Freitag, 10. April 2015

belesen [Ägypten] ... was Taxifahrer in Kairo zu erzählen haben

Aus dem Leben gegriffen war wohl selten zuvor eine derart passende Formulierung für ein Werk.

Das schmale Bändchen "Im Taxi.. Unterwegs in Kairo" von Chalid al-Chamissi (bzw. auch Khalid al-Khamissi geschrieben) ist zwar auf den ersten Blick unscheinbar jedoch dermassen reich mit Geschichten vollgepackt, es war eine reine Freude jede einzelne zu gustieren.

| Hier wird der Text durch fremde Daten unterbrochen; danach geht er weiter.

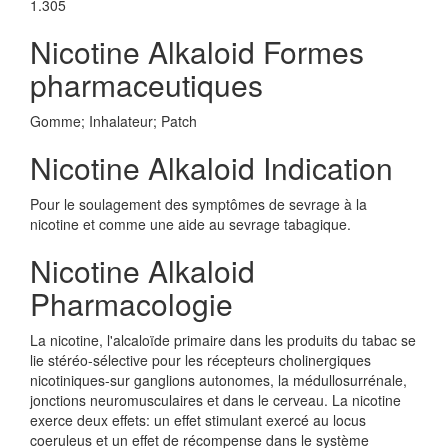
1.305
Nicotine Alkaloid Formes
pharmaceutiques
Gomme; Inhalateur; Patch
Nicotine Alkaloid Indication
Pour le soulagement des symptômes de sevrage à la
nicotine et comme une aide au sevrage tabagique.
Nicotine Alkaloid
Pharmacologie
La nicotine, l'alcaloïde primaire dans les produits du tabac se
lie stéréo-sélective pour les récepteurs cholinergiques
nicotiniques-sur ganglions autonomes, la médullosurrénale,
jonctions neuromusculaires et dans le cerveau. La nicotine
exerce deux effets: un effet stimulant exercé au locus
coeruleus et un effet de récompense dans le système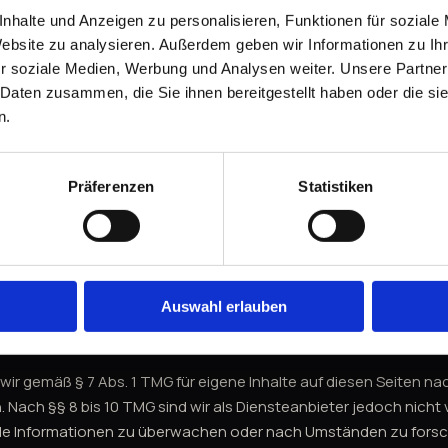
nhalte und Anzeigen zu personalisieren, Funktionen für soziale
eitbeilegung / Universalschlichtungs
Website zu analysieren. Außerdem geben wir Informationen zu I
r soziale Medien, Werbung und Analysen weiter. Unsere Partner
er verpflichtet, an Streitbeilegungsverfahren vor einer Verbrauch
 Daten zusammen, die Sie ihnen bereitgestellt haben oder die s
n.
e
Präferenzen
Statistiken
g. Anfragen zur Nutzung oder Lizenzierung von Bildmaterial richt
ontaktdaten.
Auswahl erlauben
nhalte
 wir gemäß § 7 Abs. 1 TMG für eigene Inhalte auf diesen Seiten n
 Nach §§ 8 bis 10 TMG sind wir als Diensteanbieter jedoch nicht v
de Informationen zu überwachen oder nach Umständen zu forsch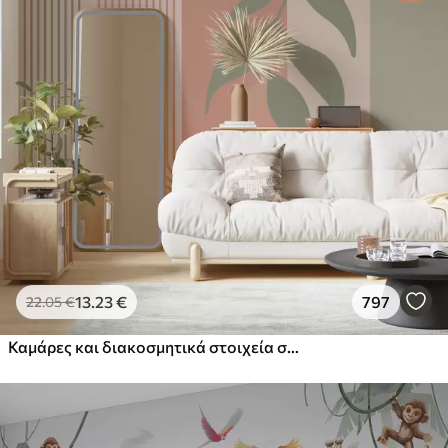
13
.23
€
797
22
.05
€
Καμάρες και διακοσμητικά στοιχεία σε στυλ boho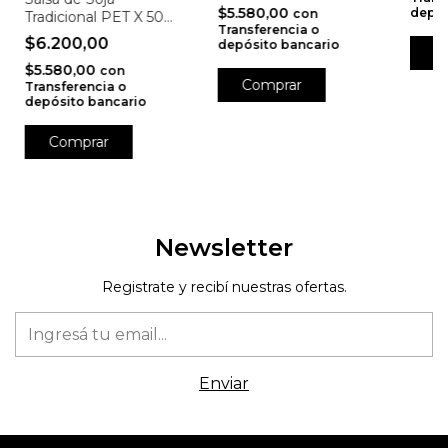
$5.580,00
depós
con
Tradicional PET X 500
Transferencia o
Ml. - Bitarwan
$6.200,00
depósito bancario
$5.580,00
con
Transferencia o
depósito bancario
Newsletter
Registrate y recibí nuestras ofertas.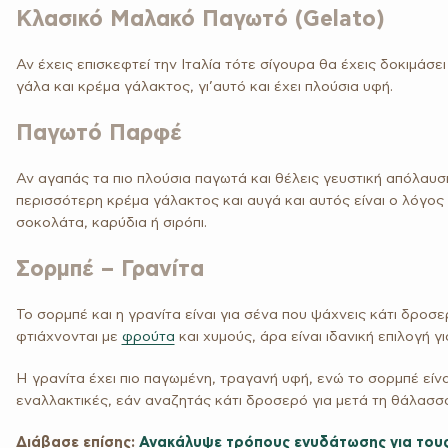
Κλασικό Μαλακό Παγωτό (Gelato
)
Αν έχεις επισκεφτεί την Ιταλία τότε σίγουρα θα έχεις δοκιμάσε
γάλα και κρέμα γάλακτος, γι’αυτό και έχει πλούσια υφή.
Παγωτό Παρφέ
Αν αγαπάς τα πιο πλούσια παγωτά και θέλεις γευστική απόλαυση
περισσότερη κρέμα γάλακτος και αυγά και αυτός είναι ο λόγος π
σοκολάτα, καρύδια ή σιρόπι.
Σορμπέ – Γρανίτα
Θέλεις να αλλάξεις τις διατροφικές σου συνήθειες και τον
Το σορμπέ και η γρανίτα είναι για σένα που ψάχνεις κάτι δροσ
τρόπο σκέψης σου για τη διατροφή, ακολουθώντας έναν
φτιάχνονται με
φρούτα
και χυμούς, άρα είναι ιδανική επιλογή γ
εξατομικευμένο υγιεινό τρόπο ζωής;
Είσαι πιο κοντά από ό,τι πιστεύεις!
Η γρανίτα έχει πιο παγωμένη, τραγανή υφή, ενώ το σορμπέ είνα
εναλλακτικές, εάν αναζητάς κάτι δροσερό για μετά τη θάλασσα 
Διάβασε επίσης:
Ανακάλυψε τρόπους ενυδάτωσης για τους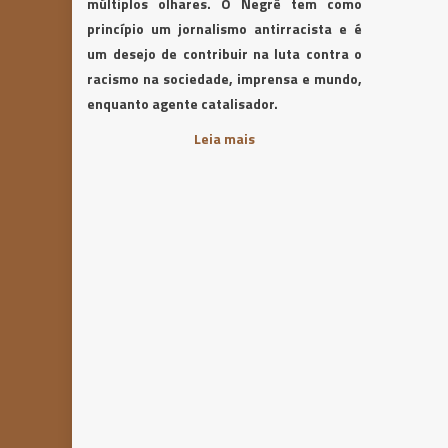
múltiplos olhares. O Negrê tem como
princípio um jornalismo antirracista e é
um desejo de contribuir na luta contra o
racismo na sociedade, imprensa e mundo,
enquanto agente catalisador.
Leia mais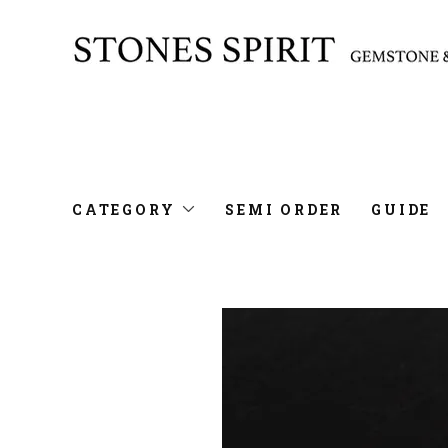
CATEGORY
SEMI ORDER
GUIDE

Mit gekonntem orientalischen Erzählstil fasst al-Chamissi seine Gespräche mit Taxifahrern in Kairo innerhalb einiger Jahre zusammen. Alle Geschichten spiegeln wahrlich fantastische Einblicke in den Alltag und die Gesellschaft Ägyptens wider. Von einem Einheimischen festgehalten.
 
(Foto: Buchcover von Chalid al-Chamissis Erzählband "Im Taxi", erschienen im Lenos-Verlag; gesehen auf:  http://www.lenos.ch/books/chamissi_taxi.htmlhttp://www.lenos.ch/books/chamissi_taxi.html)

Besonders deutlich werden die Sorgen und Nöte der Bevölkerung angesichts der politischen Lage (das Buch ist 2011 auf Deutsch bei Lenos erschienen): neben Repressalien der Taxifahrer von Polizei und Behörden, erlaubt es auch ein Gefühl für die Altagssorgen der ÄgypterInnen zu bekommen.


Die Variation der Erzählungen ist groß, hier eine kleine Gustostückl-Auswahl:

Amüsant wirkt zum Beispiel die Geschichte des schlafenden Fahrers. Die arme Haut schnarch während der Fahrt mehrmals sehr zum Schrecken des Fahrgastes mehrmals weg. Wie sich herausstellt muss er dringend 3 Tage am Stück fahren, um seinen Schulden für das Taxi abzahlen und Essen kaufen zu können. Schafft er es nicht verliert er neben dem Taxi als einizgen Lebensunterhalt auch alles andere. Ein anderer rechnete sich ganz genau aus, wie viel ihm so eine Hochzeit mit seiner hübschen Cousine alles kosten würde und dann müsse er auch noch den Haschisch und das Rauchen aufgeben - er entschied sich gegen die Heirat! :-)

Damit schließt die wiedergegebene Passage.